AIM OF THE TASK → In the records below, copy the line that contains "ring mcp: (908, 964)" and each line after it, word for word, through the last.

DATA PROVIDED →

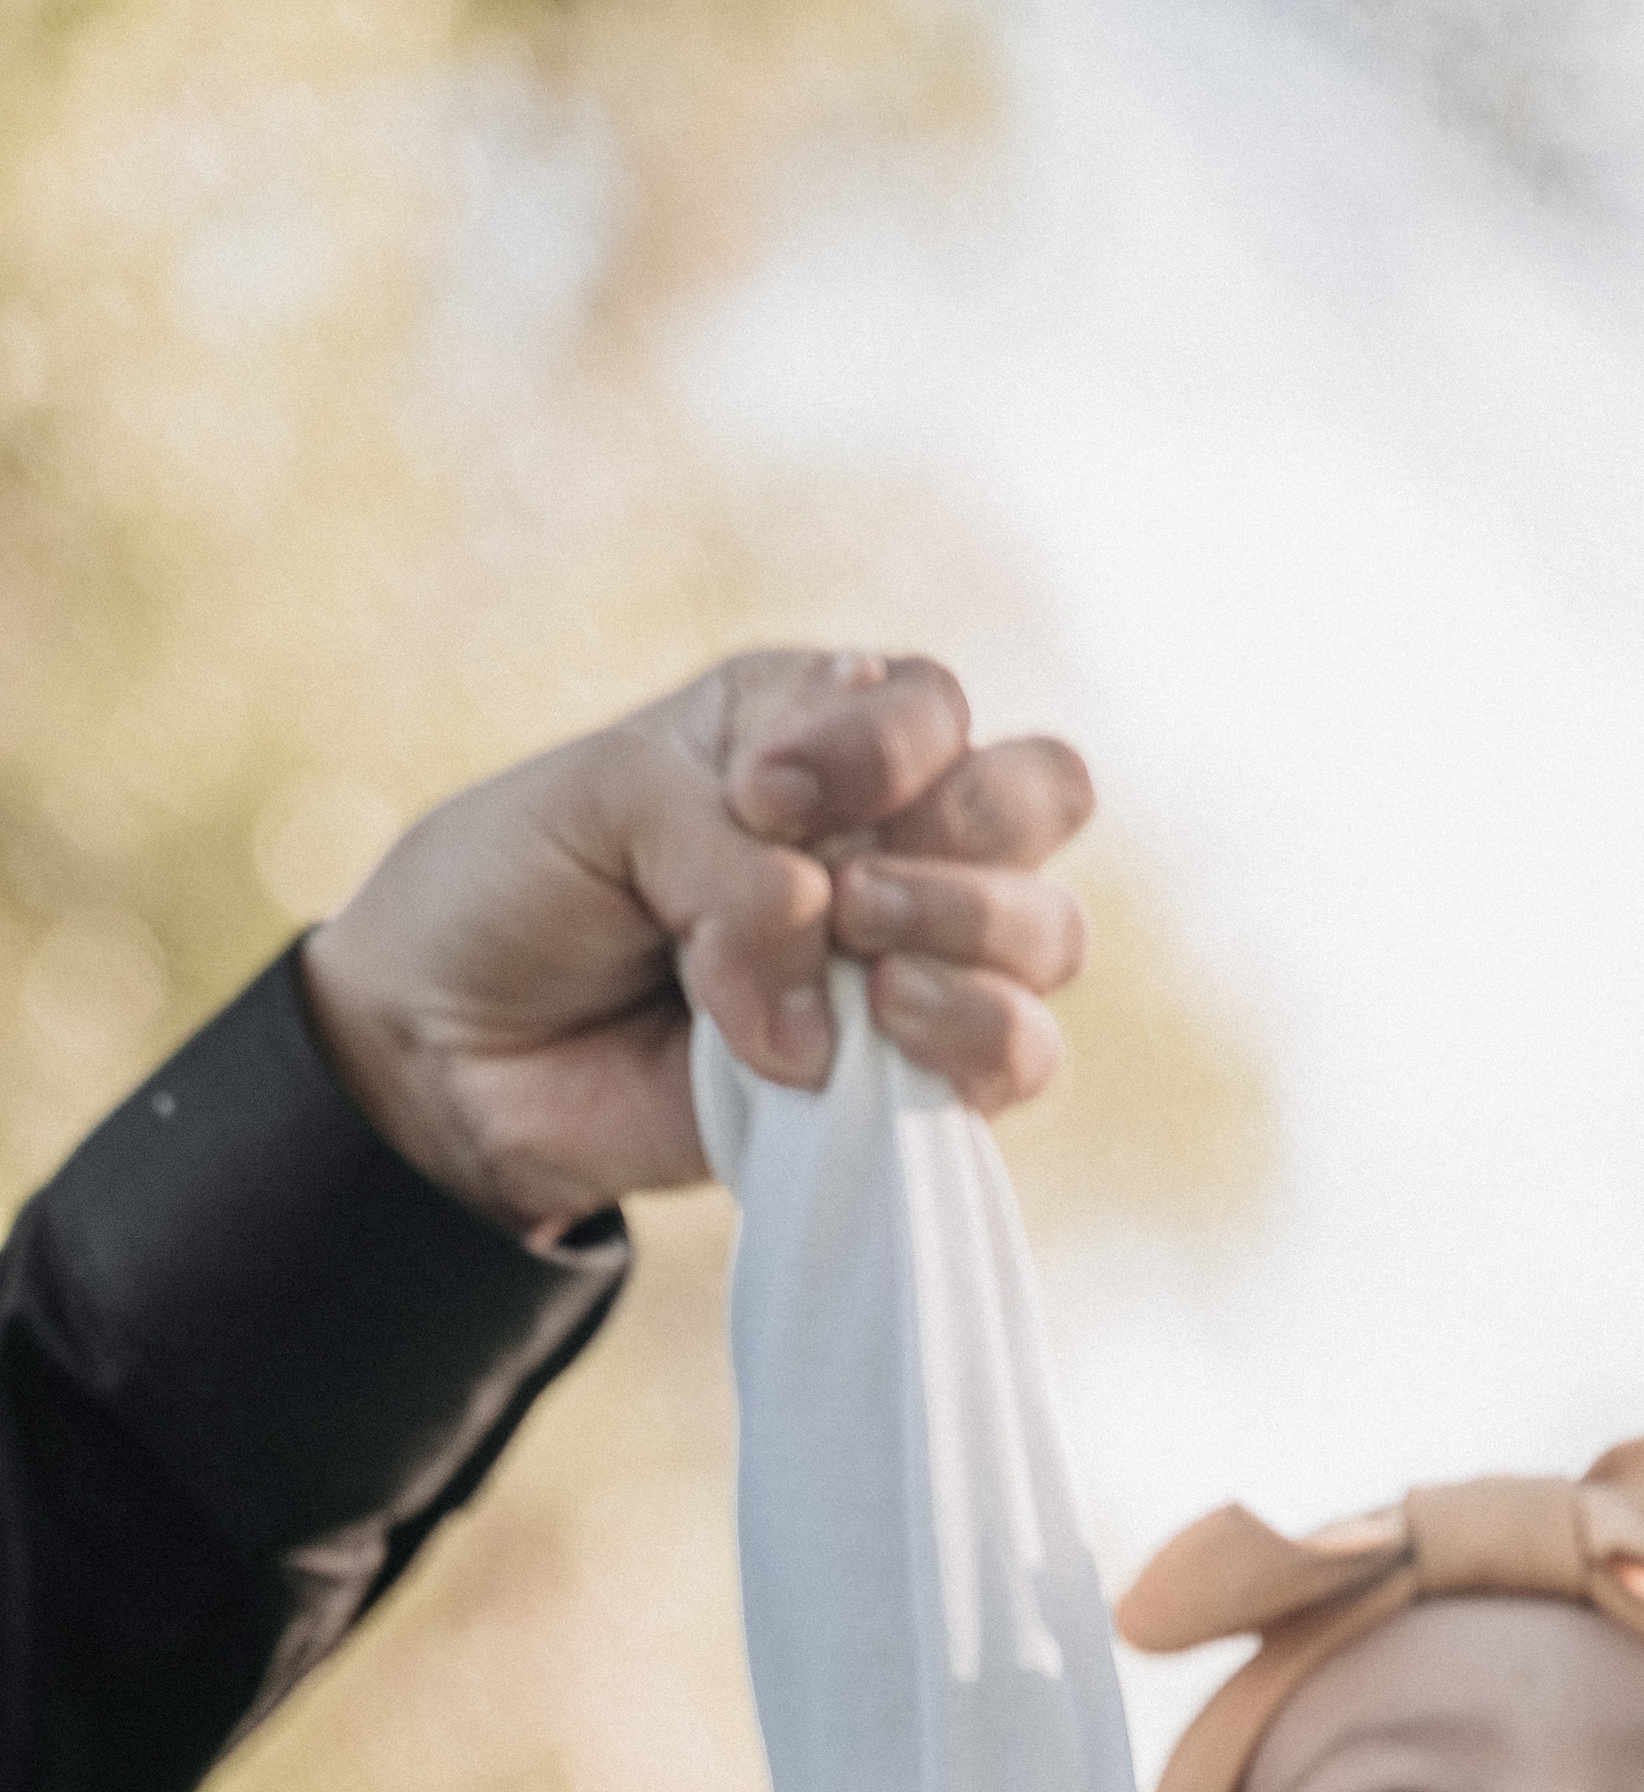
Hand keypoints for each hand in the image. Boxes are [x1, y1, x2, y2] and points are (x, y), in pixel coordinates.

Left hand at [301, 650, 1094, 1237]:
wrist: (446, 1051)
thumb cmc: (517, 892)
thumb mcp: (603, 807)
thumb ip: (730, 861)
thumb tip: (834, 990)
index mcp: (818, 733)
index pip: (937, 704)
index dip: (881, 746)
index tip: (757, 796)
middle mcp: (888, 838)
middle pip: (1044, 796)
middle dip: (961, 830)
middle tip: (845, 889)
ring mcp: (908, 964)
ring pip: (1049, 934)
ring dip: (963, 936)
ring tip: (856, 973)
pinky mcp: (903, 1087)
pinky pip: (1021, 1061)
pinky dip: (968, 1044)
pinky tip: (863, 1043)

REPLY →
ring mcp: (908, 964)
ring pip: (1049, 934)
ring dip: (963, 936)
ring tip: (856, 973)
pinky mcp: (903, 1087)
pinky pip: (1021, 1061)
pinky dip: (968, 1044)
pinky tip: (863, 1043)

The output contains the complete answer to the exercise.